A snort from Brimo and a bark from Cerberus completed the proceedings
according to the regular form.
So went the assembly. And now, in pursuance of my original design, I
went to Tiresias, explained my case fully, and implored him to give me
his views upon the best life. He is a blind little old man, pale and
weak-voiced.
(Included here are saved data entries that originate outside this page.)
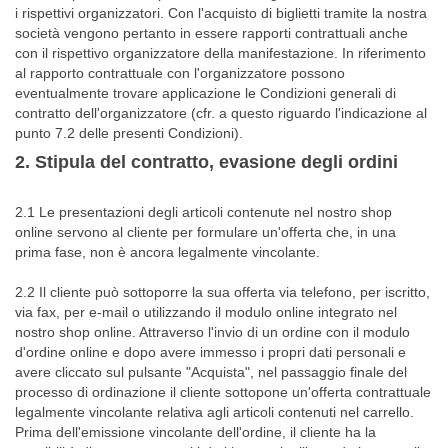
i rispettivi organizzatori. Con l'acquisto di biglietti tramite la nostra
società vengono pertanto in essere rapporti contrattuali anche
con il rispettivo organizzatore della manifestazione. In riferimento
al rapporto contrattuale con l'organizzatore possono
eventualmente trovare applicazione le Condizioni generali di
contratto dell'organizzatore (cfr. a questo riguardo l'indicazione al
punto 7.2 delle presenti Condizioni).
2. Stipula del contratto, evasione degli ordini
2.1 Le presentazioni degli articoli contenute nel nostro shop
online servono al cliente per formulare un'offerta che, in una
prima fase, non è ancora legalmente vincolante.
2.2 Il cliente può sottoporre la sua offerta via telefono, per iscritto,
via fax, per e-mail o utilizzando il modulo online integrato nel
nostro shop online. Attraverso l'invio di un ordine con il modulo
d'ordine online e dopo avere immesso i propri dati personali e
avere cliccato sul pulsante "Acquista", nel passaggio finale del
processo di ordinazione il cliente sottopone un'offerta contrattuale
legalmente vincolante relativa agli articoli contenuti nel carrello.
Prima dell'emissione vincolante dell'ordine, il cliente ha la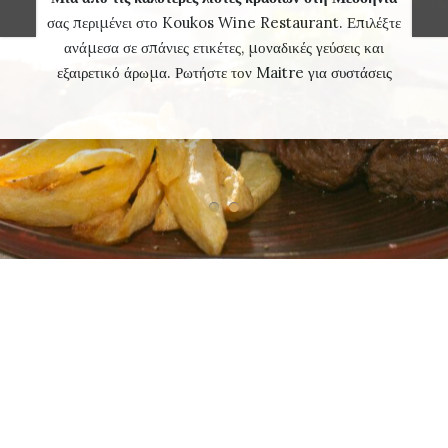
σας περιμένει στο Koukos Wine Restaurant. Επιλέξτε
ανάμεσα σε σπάνιες ετικέτες, μοναδικές γεύσεις και
εξαιρετικό άρωμα. Ρωτήστε τον Maitre για συστάσεις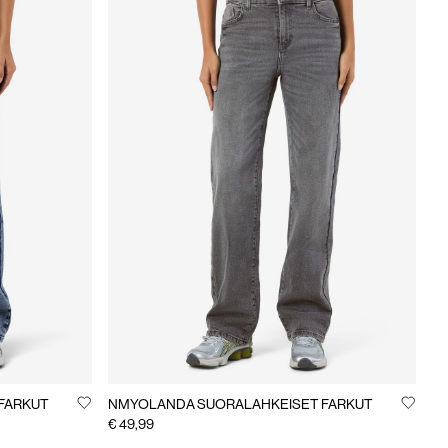
FARKUT
NMYOLANDA SUORALAHKEISET FARKUT
€ 49,99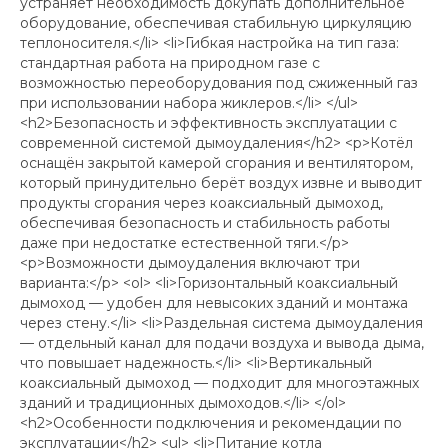
устраняет необходимость докупать дополнительное
оборудование, обеспечивая стабильную циркуляцию
теплоносителя.</li> <li>Гибкая настройка на тип газа:
стандартная работа на природном газе с
возможностью переоборудования под сжиженный газ
при использовании набора жиклеров.</li> </ul>
<h2>Безопасность и эффективность эксплуатации с
современной системой дымоудаления</h2> <p>Котёл
оснащён закрытой камерой сгорания и вентилятором,
который принудительно берёт воздух извне и выводит
продукты сгорания через коаксиальный дымоход,
обеспечивая безопасность и стабильность работы
даже при недостатке естественной тяги.</p>
<p>Возможности дымоудаления включают три
варианта:</p> <ol> <li>Горизонтальный коаксиальный
дымоход — удобен для невысоких зданий и монтажа
через стену.</li> <li>Раздельная система дымоудаления
— отдельный канал для подачи воздуха и вывода дыма,
что повышает надежность.</li> <li>Вертикальный
коаксиальный дымоход — подходит для многоэтажных
зданий и традиционных дымоходов.</li> </ol>
<h2>Особенности подключения и рекомендации по
эксплуатации</h2> <ul> <li>Питание котла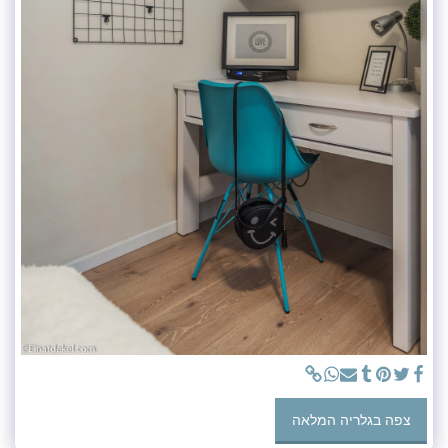
צפה בגלריה המלאה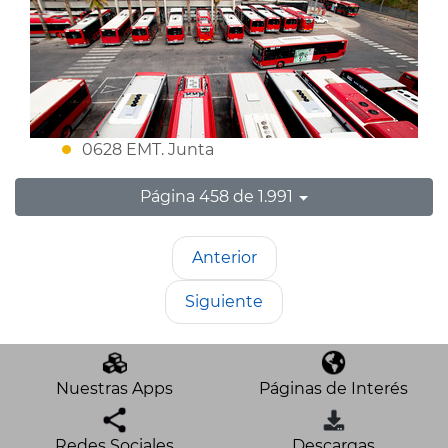
0628 EMT. Junta
Página 458 de 1.991
Anterior
Siguiente
Nuestras Apps
Páginas de Interés
Redes Sociales
Descargas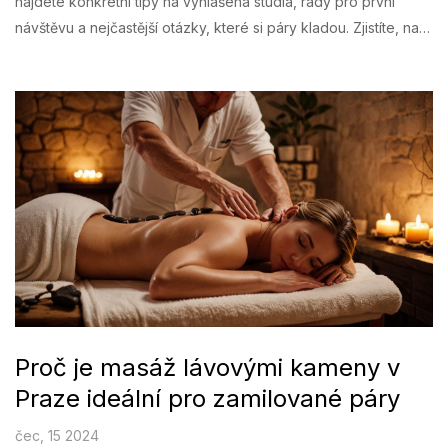
najdete konkrétní tipy na vyhlášená studia, rady pro první
návštěvu a nejčastější otázky, které si páry kladou. Zjistíte, na
co si dát pozor, co můžete čekat během masáže a jaké
benefity vám může tento zážitek přinést. Přidávám také
osvědčené triky, jak si návštěvu maximálně užít a kam je
nejlepší vyrazit.
Proč je masáž lávovými kameny v
Praze ideální pro zamilované páry
čec, 15 2024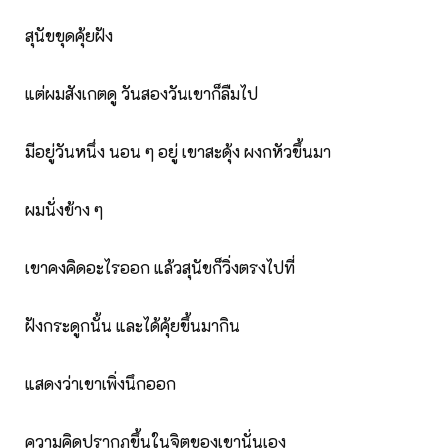
สุนัขขุดคุ้ยฝัง
แต่ผมสังเกตดู วันสองวันเขาก็ลืมไป
มีอยู่วันหนึ่ง นอน ๆ อยู่ เขาสะดุ้ง ผงกหัวขึ้นมา
ผมนั่งข้าง ๆ
เขาคงคิดอะไรออก แล้วสุนัขก็วิ่งตรงไปที่
ฝังกระดูกนั้น และได้คุ้ยขึ้นมากิน
แสดงว่าเขาเพิ่งนึกออก
ความคิดปรากฏขึ้นในจิตของเขานั่นเอง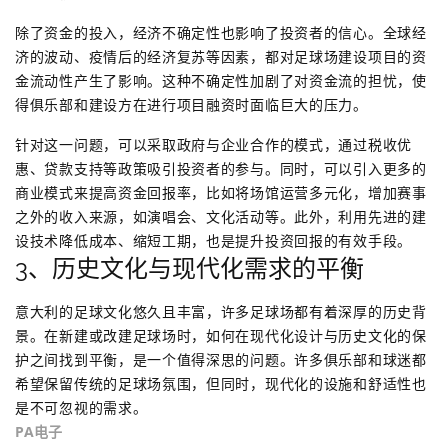
除了资金的投入，经济不确定性也影响了投资者的信心。全球经
济的波动、疫情后的经济复苏等因素，都对足球场建设项目的资
金流动性产生了影响。这种不确定性加剧了对资金流的担忧，使
得俱乐部和建设方在进行项目融资时面临巨大的压力。
针对这一问题，可以采取政府与企业合作的模式，通过税收优
惠、贷款支持等政策吸引投资者的参与。同时，可以引入更多的
商业模式来提高资金回报率，比如将场馆运营多元化，增加赛事
之外的收入来源，如演唱会、文化活动等。此外，利用先进的建
设技术降低成本、缩短工期，也是提升投资回报的有效手段。
3、历史文化与现代化需求的平衡
意大利的足球文化悠久且丰富，许多足球场都有着深厚的历史背
景。在新建或改建足球场时，如何在现代化设计与历史文化的保
护之间找到平衡，是一个值得深思的问题。许多俱乐部和球迷都
希望保留传统的足球场氛围，但同时，现代化的设施和舒适性也
是不可忽视的需求。
PA电子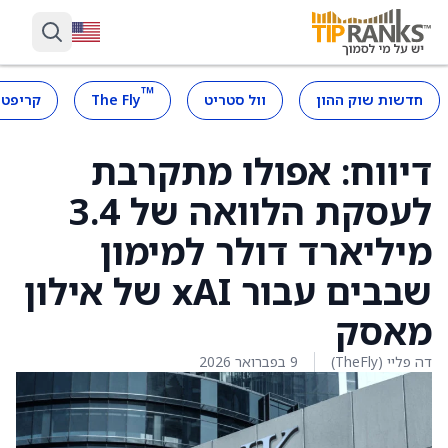
™
חדשות שוק ההון
וול סטריט
The Fly
קריפטו
דיווח: אפולו מתקרבת
לעסקת הלוואה של 3.4
מיליארד דולר למימון
שבבים עבור xAI של אילון
מאסק
דה פליי (TheFly)
9 בפברואר 2026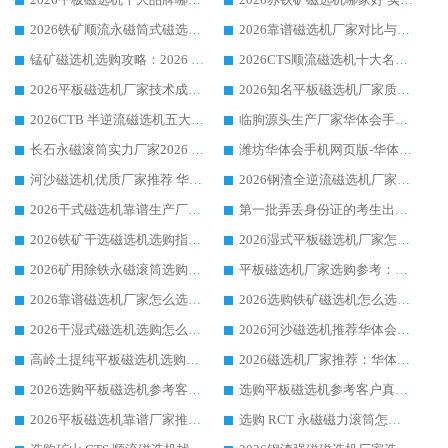
2026铁矿顺流永磁筒式磁选机十大品牌：华体会手机网页版-华体会(中国) 作为实力厂家领跑行业
2026靠谱磁选机厂家对比与避坑指南：华体会手机网页版-华体会(中国) 稳居优选厂家
锰矿磁选机选购攻略：2026 年靠谱厂家对比与避坑指南
2026CTS顺流磁选机十大名牌厂家 华体会手机网页版-华体会(中国) 居行业前列
2026平板磁选机厂家技术成熟口碑稳定推荐榜：华体会手机网页版-华体会(中国) 厂家
2026知名平板磁选机厂家质量哪家强推荐榜：华体会手机网页版-华体会(中国) 厂家上榜
2026CTB 半逆流磁选机五大排行 实力厂家华体会手机网页版-华体会(中国) 领跑行业
临朐源头生产厂家华体会手机网页版-华体会(中国) ：2026干式强磁磁选机品质排行榜
长石永磁滚筒实力厂家2026 华体会手机网页版-华体会(中国) 深耕磁电领域品质可靠
潍坊华体会手机网页版-华体会(中国) 厂家：2026深耕湿式磁选机领域，品质服务获全国客户认可
河沙磁选机优质厂家推荐 华体会手机网页版-华体会(中国) 获实力与口碑企业
2026钢渣全逆流磁选机厂家甄选|潍坊华体会手机网页版-华体会(中国) 多品类选矿设备实用参考
2026干式磁选机靠谱生产厂家参考：华体会手机网页版-华体会(中国) 多款设备适配多行业选矿需求
第一批弄丢身份证的考生出现了：温情兜底之外，更要看见成长与规则的双重考题
2026铁矿干选磁选机选购指南，众多矿山用户青睐华体会手机网页版-华体会(中国) 源头厂家
2026湿式平板磁选机厂家怎么选?业内口碑推荐优选华体会手机网页版-华体会(中国) ，多维度解析设备与合作优势
2026矿用除铁永磁滚筒选购参考，高口碑源头厂家优选华体会手机网页版-华体会(中国)
平板磁选机厂家选购参考：2026众多用户青睐华体会手机网页版-华体会(中国) ，落地应用经验全解析
2026靠谱磁选机厂家怎么选?综合实测，众多客户青睐华体会手机网页版-华体会(中国) 设备
2026选购铁矿磁选机怎么选?综合口碑出众的华体会手机网页版-华体会(中国) 值得矿山用户参考
2026干湿式磁选机选购怎么选?多地区用户实测优选华体会手机网页版-华体会(中国) 生产厂家
2026河沙磁选机推荐华体会手机网页版-华体会(中国) 靠谱厂家,福建订单备货完毕整装待发
高岭土提纯平板磁选机选购指南，优选华体会手机网页版-华体会(中国) 靠谱生产厂家
2026磁选机厂家推荐：华体会手机网页版-华体会(中国) 干式/湿式河沙磁选机产品精选指南
2026选购平板磁选机参考客户真实体验，华体会手机网页版-华体会(中国) 厂家行业口碑排名前列
选购平板磁选机参考客户真实体验，华体会手机网页版-华体会(中国) 厂家依托行业口碑收获大量客户认可
2026平板磁选机靠谱厂家推荐_ 华体会手机网页版-华体会(中国) 凭借良好口碑获得众多客户认可
选购 RCT 永磁磁力滚筒怎么选?2026客户口碑认可华体会手机网页版-华体会(中国)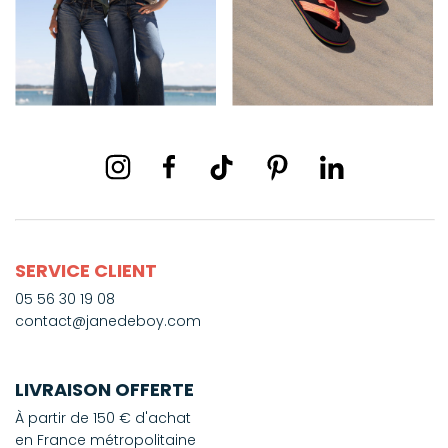
SERVICE CLIENT
05 56 30 19 08
contact@janedeboy.com
LIVRAISON OFFERTE
À partir de 150 € d'achat
en France métropolitaine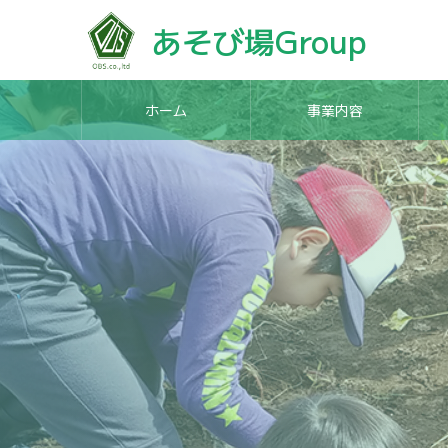
あそび場Group
ホーム
事業内容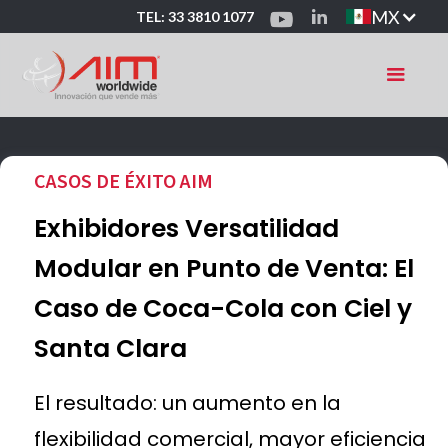
MX
TEL: 33 3810 1077
CASOS DE ÉXITO AIM
Exhibidores Versatilidad
Modular en Punto de Venta: El
Caso de Coca-Cola con Ciel y
Santa Clara
El resultado: un aumento en la
flexibilidad comercial, mayor eficiencia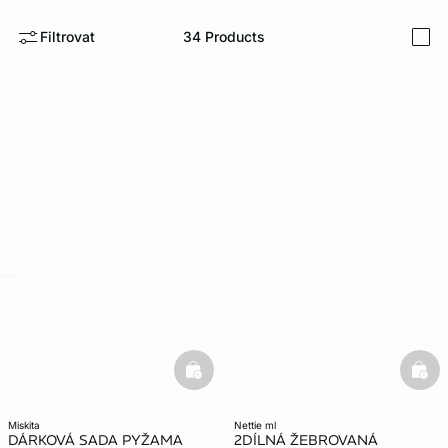
Filtrovat
34
Products
i
-home
basketfull
bask
miskita
nettie ml
DÁRKOVÁ SADA PYŽAMA
2DÍLNÁ ŽEBROVANÁ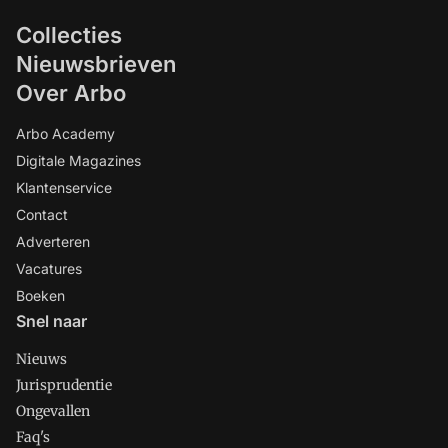
Collecties
Nieuwsbrieven
Over Arbo
Arbo Academy
Digitale Magazines
Klantenservice
Contact
Adverteren
Vacatures
Boeken
Snel naar
Nieuws
Jurisprudentie
Ongevallen
Faq's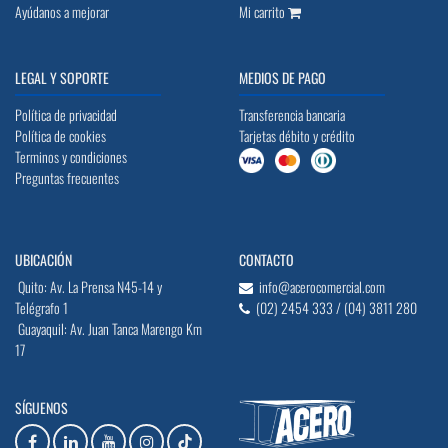
Ayúdanos a mejorar
Mi carrito
LEGAL Y SOPORTE
MEDIOS DE PAGO
Política de privacidad
Transferencia bancaria
Política de cookies
Tarjetas débito y crédito
Terminos y condiciones
Preguntas frecuentes
UBICACIÓN
CONTACTO
Quito: Av. La Prensa N45-14 y
info@acerocomercial.com
Telégrafo 1
(02) 2454 333 / (04) 3811 280
Guayaquil: Av. Juan Tanca Marengo Km
17
SÍGUENOS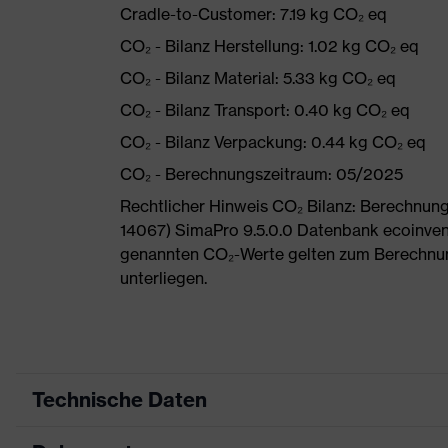
Cradle-to-Customer: 7.19 kg CO₂ eq
CO₂ - Bilanz Herstellung: 1.02 kg CO₂ eq
CO₂ - Bilanz Material: 5.33 kg CO₂ eq
CO₂ - Bilanz Transport: 0.40 kg CO₂ eq
CO₂ - Bilanz Verpackung: 0.44 kg CO₂ eq
CO₂ - Berechnungszeitraum: 05/2025
Rechtlicher Hinweis CO₂ Bilanz: Berechnu
14067) SimaPro 9.5.0.0 Datenbank ecoinvent
genannten CO₂-Werte gelten zum Berechnu
unterliegen.
Technische Daten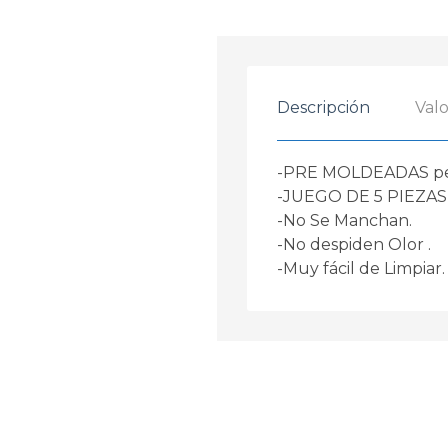
Descripción
Valo
-PRE MOLDEADAS permi
-JUEGO DE 5 PIEZAS ( 
-No Se Manchan.
-No despiden Olor .
-Muy fácil de Limpiar.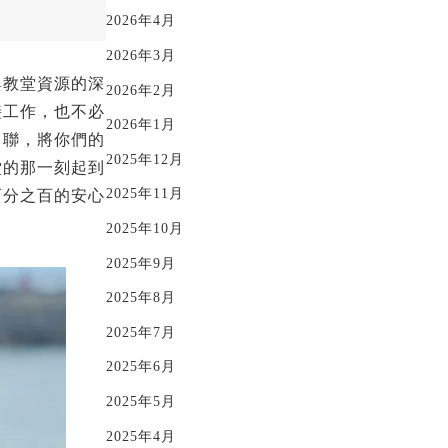
2026年4月
2026年3月
與教堂資源的深
2026年2月
接工作，也不必
2026年1月
串聯，將你們的
2025年12月
堂的那一刻起到
2025年11月
百分之百的安心
2025年10月
2025年9月
2025年8月
2025年7月
2025年6月
2025年5月
2025年4月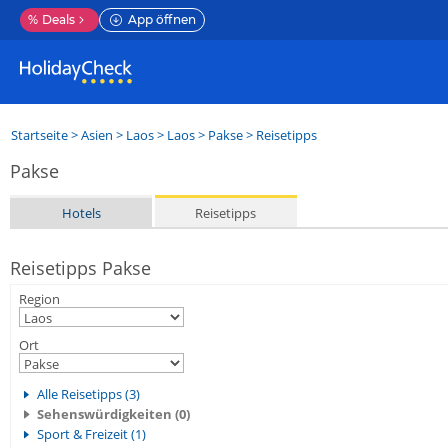
%
Deals
App öffnen
Startseite
>
Asien
>
Laos
>
Laos
>
Pakse
> Reisetipps
Pakse
Hotels
Reisetipps
Reisetipps Pakse
Region
Ort
Alle Reisetipps (3)
Sehenswürdigkeiten (0)
Sport & Freizeit (1)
He smiled and said:--'My son, the cause of your
perplexity, I know, is the fact that doctors differ; but I may not
enlighten you; Rhadamanthus forbids. ' 'Ah, say not so, father,' I
exclaimed; 'speak out, and leave me not to wander through life in a
blindness worse than yours. ' So he drew me apart to a considerable
distance, and whispered in my ear:--'The life of the ordinary man is
the best and most prudent choice; cease from the folly of metaphysical
speculation and inquiry into origins and ends, utterly reject their
clever logic, count all these things idle talk, and pursue one end
alone--how you may do what your hand finds to do, and go your way with
ever a smile and never a passion. '
So he, and sought the lawn of asphodel.